Personal information
- Born: 19 July 1995 (age 30) Bensheim, Germany
- Nationality: German
- Height: 1.93 m (6 ft 4 in)
- Playing position: Pivot

Club information
- Current club: Rhein-Neckar Löwen
- Number: 80

Youth career
- Years: Team
- 0000–2012: TV Grosswallstadt

Senior clubs
- Years: Team
- 2012–2013: SG Leutershausen
- 2013–2015: TV Grosswallstadt
- 2015–2018: HSG Wetzlar
- 2018–: Rhein-Neckar Löwen

National team ^{1}
- Years: Team / Apps / (Gls)
- 2015–: Germany / 135 / (240)

Medal record
Olympic Games
| Silver medal – second place | 2024 Paris | Team |
European Championship
| Gold medal – first place | 2016 Poland |  |
| Silver medal – second place | 2026 Denmark/Norway/Sweden |  |
Youth World Championship
| Bronze medal – third place | 2013 Hungary |  |
Youth European Championship
| Gold medal – first place | 2012 Austria |  |

= Jannik Kohlbacher =

German handball player (born 1995)

Jannik Kohlbacher (born 19 July 1995) is a German handball player for Rhein-Neckar Löwen and the Germany national team.

==Early life and career==
In November 2015, he was called up to the Germany national team for the Supercup tournament against, Brazil, Slovenia and Serbia.

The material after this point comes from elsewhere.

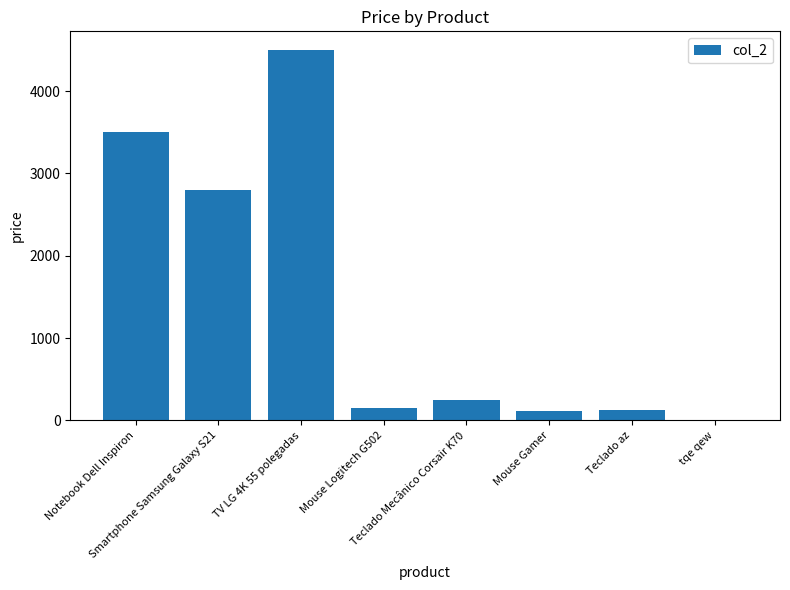

The chart shows a value of 3500.0 at Notebook Dell Inspiron. True or false?

True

He debuted for the national team on the 5th of November against Brazil. He was part of the German team that won the 2016 European Men's Handball Championship.

At the 2026 European Men's Handball Championship he won silver medals, losing to Denmark in the final. Kohlbacher received a red card in the final in the 56th minute.